Edwardstown parishioner Randy Juanta introduced FORMED to his parish priest in 2017, after becoming aware of the service through his personal use of other resources produced by the Augustine Institute and Lighthouse Catholic Media.

“The aim of providing parishioners access to FORMED was to allow high-quality Catholic educational and catechetical material to be accessible for personal use and self-study,” Mr Juanta recalls. “It also allows the parish to run video-based study programs in order to foster parish-based instruction.”

The parish also utilises the material available on FORMED for its sacramental programs, encouraging parents preparing to have their children baptised and couples preparing for marriage to view relevant content.

Mr Juanta says a large number of parishioners are registered with FORMED through the parish subscription, with many providing positive feedback.FORMED 2

“It is very intuitive and easy to use, it is portable, their original material is extremely high-quality, their technical support is very responsive, the content is very solid and orthodox, they can be relied upon to teach authentic Catholic teachings and there is a huge variety of media ranging from videos, feature films, documentaries, MP3 audios, downloadable e-books and resources aimed at children,” he says.

Parish priest at St Christopher’s in Syndal, Fr Ralph Besterwitch SAC, decided to make FORMED available to parishioners in 2018 after reviewing the material available and being thoroughly impressed by it.

“It has many videos and other resources that can be used for adult catechesis and Christian formation,” he says. “Keeping in mind the small groups in the parish that use various resources, I thought this would be a huge help to them.”

Parishioner Catherine Chong regularly uses the material on FORMED and says its wide range of authentically Catholic content made the service highly attractive.

“Some people have referred to FORMED as a Catholic Netflix, which is so apt, but actually it is more than Netflix as apart from videos, there are also study programs, audio talks and books,” she says.

“With thousands of resources for everyone from those making early enquiries about the Catholic faith to Catholics wanting to deepen their faith, there is something for everyone.

“Most importantly, I feel assured that what I view, listen to or read comes from credible Catholic sources. I would certainly recommend FORMED to individuals and parishes.”

Other services and future possibilities

There are other Catholic services starting to appear internationally. In March 2020, Poland launched its own Catholic streaming service, “Katoflix”, and just a few months later “VatiVision” was launched in Italy. Both services seek to provide viewers with paid access to Christian and religious content, including films and series on topics such as faith, the meaning of life and the lives of the saints.

At the time of the launch of VatiVision, the head of the Vatican communications department, Paolo Ruffini, described the new service as providing “the beauty of being able to connect the past, the present and the future and to offer a response to the questions that in some sense we all have.”[iii] The growth of such services in the coming years has the potential to radically improve Catholics’ knowledge of their faith and expose the rest of the world to the richness of Catholicism.

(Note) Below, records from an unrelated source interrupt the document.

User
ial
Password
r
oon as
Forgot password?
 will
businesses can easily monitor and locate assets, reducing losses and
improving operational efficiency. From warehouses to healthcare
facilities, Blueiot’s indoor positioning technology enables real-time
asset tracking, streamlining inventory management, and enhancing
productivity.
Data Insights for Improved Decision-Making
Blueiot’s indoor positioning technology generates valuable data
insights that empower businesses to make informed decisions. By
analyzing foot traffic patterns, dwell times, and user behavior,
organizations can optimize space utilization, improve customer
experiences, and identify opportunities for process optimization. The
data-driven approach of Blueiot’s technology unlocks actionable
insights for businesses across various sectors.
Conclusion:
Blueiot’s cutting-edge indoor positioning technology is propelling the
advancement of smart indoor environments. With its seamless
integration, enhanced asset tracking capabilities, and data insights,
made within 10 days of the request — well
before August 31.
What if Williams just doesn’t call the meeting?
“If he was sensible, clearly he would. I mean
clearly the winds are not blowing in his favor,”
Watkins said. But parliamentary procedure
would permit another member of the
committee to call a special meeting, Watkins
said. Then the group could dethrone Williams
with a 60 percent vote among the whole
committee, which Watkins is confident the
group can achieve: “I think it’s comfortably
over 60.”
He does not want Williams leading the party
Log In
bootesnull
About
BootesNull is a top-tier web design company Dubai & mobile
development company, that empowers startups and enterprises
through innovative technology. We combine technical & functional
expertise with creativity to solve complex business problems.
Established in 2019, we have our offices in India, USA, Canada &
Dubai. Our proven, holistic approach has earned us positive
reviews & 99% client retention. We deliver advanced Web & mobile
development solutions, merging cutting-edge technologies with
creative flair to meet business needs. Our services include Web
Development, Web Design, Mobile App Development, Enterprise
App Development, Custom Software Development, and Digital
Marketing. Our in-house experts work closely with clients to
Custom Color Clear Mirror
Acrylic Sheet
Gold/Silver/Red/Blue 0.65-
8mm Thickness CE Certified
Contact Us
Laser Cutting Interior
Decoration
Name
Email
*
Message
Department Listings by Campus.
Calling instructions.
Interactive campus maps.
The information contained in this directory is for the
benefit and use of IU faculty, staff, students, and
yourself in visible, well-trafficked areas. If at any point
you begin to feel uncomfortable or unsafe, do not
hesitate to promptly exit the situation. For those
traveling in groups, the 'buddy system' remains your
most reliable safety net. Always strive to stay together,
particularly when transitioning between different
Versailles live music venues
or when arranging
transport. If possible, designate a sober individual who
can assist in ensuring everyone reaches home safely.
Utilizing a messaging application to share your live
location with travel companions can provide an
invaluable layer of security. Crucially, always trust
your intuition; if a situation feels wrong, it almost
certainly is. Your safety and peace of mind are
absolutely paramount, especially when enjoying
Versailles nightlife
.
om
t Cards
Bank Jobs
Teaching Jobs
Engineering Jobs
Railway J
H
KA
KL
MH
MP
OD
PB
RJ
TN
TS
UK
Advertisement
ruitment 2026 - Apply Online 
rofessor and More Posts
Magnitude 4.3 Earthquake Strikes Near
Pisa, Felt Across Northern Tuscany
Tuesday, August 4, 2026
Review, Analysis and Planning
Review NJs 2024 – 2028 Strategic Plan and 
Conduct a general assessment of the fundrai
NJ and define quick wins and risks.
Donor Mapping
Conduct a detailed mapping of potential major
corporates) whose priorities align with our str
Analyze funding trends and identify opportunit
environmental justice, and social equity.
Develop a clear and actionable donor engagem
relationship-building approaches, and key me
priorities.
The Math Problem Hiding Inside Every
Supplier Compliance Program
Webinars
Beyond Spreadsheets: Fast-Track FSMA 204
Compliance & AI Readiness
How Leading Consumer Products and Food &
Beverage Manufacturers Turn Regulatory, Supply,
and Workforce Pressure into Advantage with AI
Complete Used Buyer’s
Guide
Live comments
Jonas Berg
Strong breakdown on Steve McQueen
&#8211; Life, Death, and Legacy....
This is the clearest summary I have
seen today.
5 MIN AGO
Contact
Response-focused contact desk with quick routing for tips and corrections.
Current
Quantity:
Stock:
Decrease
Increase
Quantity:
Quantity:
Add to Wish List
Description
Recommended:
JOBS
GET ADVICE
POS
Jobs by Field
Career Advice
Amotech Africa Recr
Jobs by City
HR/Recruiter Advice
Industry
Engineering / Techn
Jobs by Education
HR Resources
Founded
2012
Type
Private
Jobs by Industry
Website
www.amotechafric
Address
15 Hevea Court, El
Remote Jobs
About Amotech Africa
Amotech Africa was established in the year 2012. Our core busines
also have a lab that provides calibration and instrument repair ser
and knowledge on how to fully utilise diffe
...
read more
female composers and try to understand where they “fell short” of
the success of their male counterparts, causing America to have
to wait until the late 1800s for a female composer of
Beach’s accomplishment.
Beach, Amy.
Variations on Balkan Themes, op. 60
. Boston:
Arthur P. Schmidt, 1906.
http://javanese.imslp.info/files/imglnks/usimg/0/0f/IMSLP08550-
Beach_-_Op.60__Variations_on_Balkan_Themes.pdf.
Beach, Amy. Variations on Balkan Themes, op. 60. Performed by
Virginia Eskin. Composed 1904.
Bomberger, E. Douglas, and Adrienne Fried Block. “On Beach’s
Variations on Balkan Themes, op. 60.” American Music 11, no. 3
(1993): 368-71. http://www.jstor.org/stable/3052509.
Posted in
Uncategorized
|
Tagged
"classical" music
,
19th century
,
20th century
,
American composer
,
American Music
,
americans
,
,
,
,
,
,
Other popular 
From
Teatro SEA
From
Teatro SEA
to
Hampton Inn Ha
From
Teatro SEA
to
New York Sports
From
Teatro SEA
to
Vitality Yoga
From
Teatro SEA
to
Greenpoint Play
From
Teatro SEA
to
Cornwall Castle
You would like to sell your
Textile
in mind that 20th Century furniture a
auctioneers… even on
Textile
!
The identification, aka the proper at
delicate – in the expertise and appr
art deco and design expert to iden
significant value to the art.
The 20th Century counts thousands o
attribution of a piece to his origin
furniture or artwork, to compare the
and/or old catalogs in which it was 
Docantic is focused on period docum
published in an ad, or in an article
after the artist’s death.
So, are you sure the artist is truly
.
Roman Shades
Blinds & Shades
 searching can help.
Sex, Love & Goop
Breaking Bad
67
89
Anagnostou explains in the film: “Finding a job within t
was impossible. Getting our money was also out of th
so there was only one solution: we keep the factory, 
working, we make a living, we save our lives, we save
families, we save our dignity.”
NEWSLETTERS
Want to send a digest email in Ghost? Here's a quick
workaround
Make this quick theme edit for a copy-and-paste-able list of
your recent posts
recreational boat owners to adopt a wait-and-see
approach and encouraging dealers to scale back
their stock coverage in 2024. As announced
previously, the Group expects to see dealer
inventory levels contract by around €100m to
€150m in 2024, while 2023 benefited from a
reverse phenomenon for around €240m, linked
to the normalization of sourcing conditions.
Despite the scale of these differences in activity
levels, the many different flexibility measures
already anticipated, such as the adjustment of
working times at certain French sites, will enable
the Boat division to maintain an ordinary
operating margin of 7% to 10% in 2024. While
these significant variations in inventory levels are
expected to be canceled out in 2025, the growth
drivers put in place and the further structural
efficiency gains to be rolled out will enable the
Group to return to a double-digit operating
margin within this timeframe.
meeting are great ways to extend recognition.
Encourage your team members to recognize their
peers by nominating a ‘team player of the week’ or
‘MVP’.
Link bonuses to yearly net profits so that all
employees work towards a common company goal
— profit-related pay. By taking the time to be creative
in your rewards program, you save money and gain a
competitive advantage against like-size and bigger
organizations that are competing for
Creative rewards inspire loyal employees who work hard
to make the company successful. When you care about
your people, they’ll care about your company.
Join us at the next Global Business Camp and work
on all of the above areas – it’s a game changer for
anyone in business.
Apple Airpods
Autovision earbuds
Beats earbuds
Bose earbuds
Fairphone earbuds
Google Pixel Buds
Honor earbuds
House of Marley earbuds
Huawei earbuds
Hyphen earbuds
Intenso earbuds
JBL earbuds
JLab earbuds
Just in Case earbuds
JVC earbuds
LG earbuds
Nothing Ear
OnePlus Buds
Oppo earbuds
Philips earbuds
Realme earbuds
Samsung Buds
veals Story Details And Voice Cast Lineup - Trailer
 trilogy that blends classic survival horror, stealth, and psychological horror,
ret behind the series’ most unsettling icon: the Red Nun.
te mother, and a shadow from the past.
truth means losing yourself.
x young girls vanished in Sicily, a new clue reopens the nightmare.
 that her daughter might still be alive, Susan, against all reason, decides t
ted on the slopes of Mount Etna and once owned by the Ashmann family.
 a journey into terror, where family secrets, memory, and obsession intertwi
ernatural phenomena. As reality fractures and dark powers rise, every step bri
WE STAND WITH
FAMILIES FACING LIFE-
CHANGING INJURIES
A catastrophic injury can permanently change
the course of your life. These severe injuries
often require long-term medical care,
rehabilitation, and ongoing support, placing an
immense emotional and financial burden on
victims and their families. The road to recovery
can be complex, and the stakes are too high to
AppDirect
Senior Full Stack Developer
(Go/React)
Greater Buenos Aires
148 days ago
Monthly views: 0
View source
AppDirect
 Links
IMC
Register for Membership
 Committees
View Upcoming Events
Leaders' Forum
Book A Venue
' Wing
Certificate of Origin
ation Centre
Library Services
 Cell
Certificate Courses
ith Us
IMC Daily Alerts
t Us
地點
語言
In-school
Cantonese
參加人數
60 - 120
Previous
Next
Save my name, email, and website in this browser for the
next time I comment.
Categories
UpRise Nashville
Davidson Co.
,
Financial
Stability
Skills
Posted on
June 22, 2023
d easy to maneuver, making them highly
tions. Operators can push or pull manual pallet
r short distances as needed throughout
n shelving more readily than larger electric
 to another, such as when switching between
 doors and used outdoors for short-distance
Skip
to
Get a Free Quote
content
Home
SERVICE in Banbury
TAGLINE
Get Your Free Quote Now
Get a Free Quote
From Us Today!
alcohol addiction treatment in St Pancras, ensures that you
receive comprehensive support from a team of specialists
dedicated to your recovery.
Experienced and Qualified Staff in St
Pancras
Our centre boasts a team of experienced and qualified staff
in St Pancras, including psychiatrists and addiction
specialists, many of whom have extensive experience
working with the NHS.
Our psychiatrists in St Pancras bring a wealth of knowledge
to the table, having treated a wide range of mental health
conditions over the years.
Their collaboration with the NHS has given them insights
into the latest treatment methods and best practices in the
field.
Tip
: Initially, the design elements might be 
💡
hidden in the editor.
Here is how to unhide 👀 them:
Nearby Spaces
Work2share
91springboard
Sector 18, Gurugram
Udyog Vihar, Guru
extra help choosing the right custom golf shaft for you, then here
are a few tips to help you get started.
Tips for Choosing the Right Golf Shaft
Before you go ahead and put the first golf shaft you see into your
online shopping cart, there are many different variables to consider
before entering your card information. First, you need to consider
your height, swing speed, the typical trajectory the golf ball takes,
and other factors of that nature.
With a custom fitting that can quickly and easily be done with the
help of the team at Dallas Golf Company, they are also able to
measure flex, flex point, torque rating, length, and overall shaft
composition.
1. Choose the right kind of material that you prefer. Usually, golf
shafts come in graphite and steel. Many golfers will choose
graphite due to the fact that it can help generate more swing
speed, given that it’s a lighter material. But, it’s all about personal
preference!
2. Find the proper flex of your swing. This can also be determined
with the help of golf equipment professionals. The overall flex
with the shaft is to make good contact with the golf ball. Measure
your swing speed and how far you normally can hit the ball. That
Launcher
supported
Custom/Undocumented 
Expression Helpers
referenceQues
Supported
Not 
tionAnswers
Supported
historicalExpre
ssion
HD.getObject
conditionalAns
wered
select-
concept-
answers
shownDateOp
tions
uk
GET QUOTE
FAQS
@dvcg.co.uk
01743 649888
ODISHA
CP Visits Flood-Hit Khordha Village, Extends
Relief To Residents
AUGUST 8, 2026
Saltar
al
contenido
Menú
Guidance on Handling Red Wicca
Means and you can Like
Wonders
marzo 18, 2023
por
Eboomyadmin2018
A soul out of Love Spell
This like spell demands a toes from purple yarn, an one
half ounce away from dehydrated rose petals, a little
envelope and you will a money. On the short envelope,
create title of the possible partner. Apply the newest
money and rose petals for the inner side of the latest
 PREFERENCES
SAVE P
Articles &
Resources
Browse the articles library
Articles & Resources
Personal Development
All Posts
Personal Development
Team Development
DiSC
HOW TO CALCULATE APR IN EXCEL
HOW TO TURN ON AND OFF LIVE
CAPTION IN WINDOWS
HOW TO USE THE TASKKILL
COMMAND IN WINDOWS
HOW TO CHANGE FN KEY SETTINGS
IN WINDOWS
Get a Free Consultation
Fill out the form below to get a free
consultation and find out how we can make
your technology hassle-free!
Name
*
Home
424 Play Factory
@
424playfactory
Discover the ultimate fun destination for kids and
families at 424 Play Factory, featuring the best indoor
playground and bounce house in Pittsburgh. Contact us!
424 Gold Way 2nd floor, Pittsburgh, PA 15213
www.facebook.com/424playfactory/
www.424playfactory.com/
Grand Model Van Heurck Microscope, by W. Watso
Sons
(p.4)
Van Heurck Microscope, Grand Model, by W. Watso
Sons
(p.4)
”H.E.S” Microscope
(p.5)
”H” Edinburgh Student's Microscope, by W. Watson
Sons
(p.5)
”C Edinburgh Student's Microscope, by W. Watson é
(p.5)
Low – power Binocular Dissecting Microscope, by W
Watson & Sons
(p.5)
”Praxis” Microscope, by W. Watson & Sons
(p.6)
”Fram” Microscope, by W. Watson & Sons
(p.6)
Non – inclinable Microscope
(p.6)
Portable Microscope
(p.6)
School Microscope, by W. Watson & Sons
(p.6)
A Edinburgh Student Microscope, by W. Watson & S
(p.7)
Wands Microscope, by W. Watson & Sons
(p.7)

But it will require time and effort.

Time and effort to research and learn about the different streaming services available, and their level of suitability, for example. Parishes looking to run formation courses for keen parishioners might sign up for a trial of FORMED; parents searching for wholesome evening entertainment for the family might try watching a series on Shalom World for a month; individuals aspiring to delve deeper into the mysteries of their Catholic faith might like to explore the wide range of documentary-style material provided by EWTN. And if the chosen service doesn’t meet your needs, try another one. For within the realm of Catholic streaming services, there truly is something for everyone.